I actually saw that in the ‘Local help’ for Nsight in Visual Studio 2010. There’s a section called “Timeout detection and Recovery” which talks about either increasing the timeout to 10 seconds or disabling it entirely. I tried both. I’m doing just one-machine debugging, and I have a Titan Z, which is essentially two devices. As far as I can tell, Nsight does not allow selectively disabling WDDM timeout on just one device; it appears to be all or nothing.

By the way, Nsight has two cryptic options: “Desktop GPUs must use software preemption” and “Headless GPUs must use software preemption”. Because I don’t know what those mean, I left them at their default of True.

UPDATE… This talk of two devices led me to try an experiment that is a workaround for now. I normally call cudaSetDevice(0) so that my clients, who generally have one device, are okay. I temporarily changed it to device 1, and that fixed the problem! But still, it’s a vaguely unsatisfactory solution. I wish I knew what caused the massive timeout for a kernel that normally takes about 1 millisecond!

Tim

Without some magic, halting (via a breakpoint) a GPU that drives the Windows GUI via the WDDM driver will obviously effectively halt the system. The GUI cannot make any progress with the GPU stopped, and with the GUI the user control for the system, it becomes unresponsive to user input indefinitely, although it will continue to run.

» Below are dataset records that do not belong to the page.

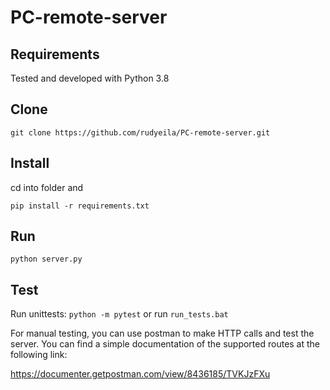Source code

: # PC-remote-server


## Requirements
Tested and developed with Python 3.8

## Clone 
`git clone https://github.com/rudyeila/PC-remote-server.git`

## Install
cd into folder and

`pip install -r requirements.txt`

## Run
`python server.py`

## Test
Run unittests: 
`python -m pytest`
or
run `run_tests.bat`

For manual testing, you can use postman to make HTTP calls and test the server. You can find a simple documentation of the supported routes at the following link:

https://documenter.getpostman.com/view/8436185/TVKJzFXu
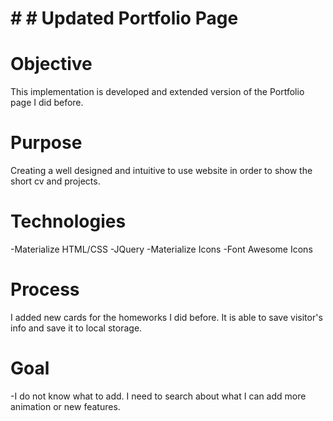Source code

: 
# # # Updated Portfolio Page

# Objective
This implementation is developed and extended version of the Portfolio page I did before.

# Purpose
Creating a well designed and intuitive to use website in order to show the short cv and projects.

# Technologies
-Materialize HTML/CSS
-JQuery
-Materialize Icons
-Font Awesome Icons

# Process
I added new cards for the homeworks I did before. It is able to save visitor's info and save it to local storage.

# Goal
-I do not know what to add. I need to search about what I can add more animation or new features.


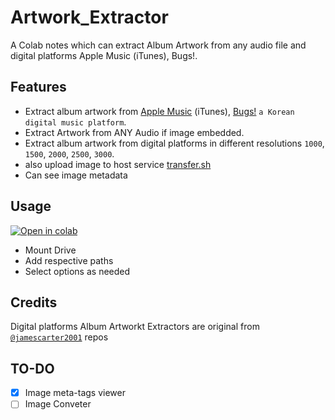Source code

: # Artwork_Extractor 
A Colab notes which can extract Album Artwork from any audio file and digital platforms Apple Music (iTunes), Bugs!.

## Features

* Extract album artwork from  [Apple Music](https://music.apple.com/) (iTunes), [Bugs!](https://music.bugs.co.kr/) `a Korean digital music platform`.
* Extract Artwork from ANY Audio if image embedded.
* Extract album artwork from digital platforms in different resolutions <code>1000</code>, <code>1500</code>, <code>2000</code>, <code>2500</code>, <code>3000</code>.
* also upload image to host service [transfer.sh](https://transfer.sh)
* Can see image metadata
## Usage
[![Open in colab](https://cdn.jsdelivr.net/gh/TheKVT/Host/images/colab.svg)](https://colab.research.google.com/github/TheKVT/Artwork_Extractor/blob/master/Artwork_Extractor.ipynb)

* Mount Drive
* Add respective paths
* Select options as needed

## Credits
 Digital platforms Album Artworkt Extractors are original from <code>[@jamescarter2001](https://github.com/jamescarter2001?tab=repositories&q=Extractor)</code> repos

## TO-DO
- [x] Image meta-tags viewer <br>
- [ ] Image Conveter
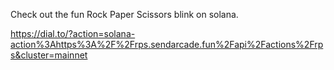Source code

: Check out the fun Rock Paper Scissors blink on solana.

https://dial.to/?action=solana-action%3Ahttps%3A%2F%2Frps.sendarcade.fun%2Fapi%2Factions%2Frps&cluster=mainnet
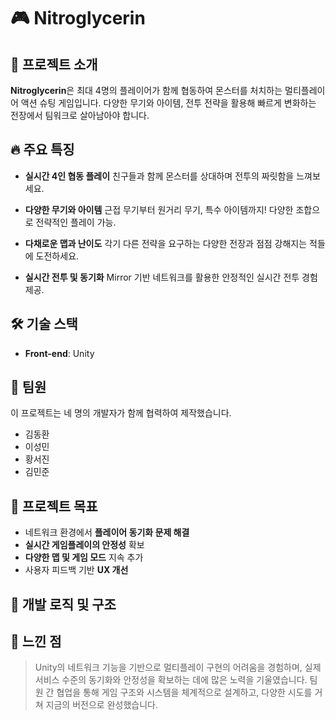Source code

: 
# 🎮 Nitroglycerin

## 🚀 프로젝트 소개

**Nitroglycerin**은 최대 4명의 플레이어가 함께 협동하여 몬스터를 처치하는 멀티플레이어 액션 슈팅 게임입니다. 다양한 무기와 아이템, 전투 전략을 활용해 빠르게 변화하는 전장에서 팀워크로 살아남아야 합니다.

## 🔥 주요 특징

* **실시간 4인 협동 플레이**
  친구들과 함께 몬스터를 상대하며 전투의 짜릿함을 느껴보세요.

* **다양한 무기와 아이템**
  근접 무기부터 원거리 무기, 특수 아이템까지! 다양한 조합으로 전략적인 플레이 가능.

* **다채로운 맵과 난이도**
  각기 다른 전략을 요구하는 다양한 전장과 점점 강해지는 적들에 도전하세요.

* **실시간 전투 및 동기화**
  Mirror 기반 네트워크를 활용한 안정적인 실시간 전투 경험 제공.

## 🛠️ 기술 스택

* **Front-end**: Unity
  
## 👥 팀원

이 프로젝트는 네 명의 개발자가 함께 협력하여 제작했습니다.

* 김동환
* 이성민
* 황서진
* 김민준

## 🎯 프로젝트 목표

* 네트워크 환경에서 **플레이어 동기화 문제 해결**
* **실시간 게임플레이의 안정성** 확보
* **다양한 맵 및 게임 모드** 지속 추가
* 사용자 피드백 기반 **UX 개선**

## 🧠 개발 로직 및 구조

> 
## 💬 느낀 점

> Unity의 네트워크 기능을 기반으로 멀티플레이 구현의 어려움을 경험하며, 실제 서비스 수준의 동기화와 안정성을 확보하는 데에 많은 노력을 기울였습니다. 팀원 간 협업을 통해 게임 구조와 시스템을 체계적으로 설계하고, 다양한 시도를 거쳐 지금의 버전으로 완성했습니다.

I do not know how that software preemption feature works. It may be exactly the kind of magic that makes it possible to use the debugger with a single WDDM-controlled GPU these days, even when that WDDM device is driving the Windows desktop. Presumably the documentation gives guidance on how to set the various configuration settings for this case.

But since you already have a dual-GPU device, you would probably want to check how you can configure the driver so GPU 1 drives the display, leaving GPU 0 available for CUDA applications, allowing you to use all your programs as-is.

To resolve the issues with a long-running kernel, I would suggest running with cuda-memcheck before diving in with the debugger. cuda-memcheck can diagnose many issues with out-of-bounds accesses, race confiditons, and incorrect API arguments.

Software preemption is the magic that allows for single-gpu debugging with a halted kernel.

I think you’re likely to get better help if you post in the nsight forum:

https://devtalk.nvidia.com/default/board/84/nsight-visual-studio-edition/

Thanks! I’ll check that link. Silly me, I never even noticed that there was an Nsight forum! This really confused me, because my older computer had just a single GPU, and breakpoints worked fine on it, without my even having to do any special user-parameter setting. It just worked. So I was shocked when I ran into this weirdness.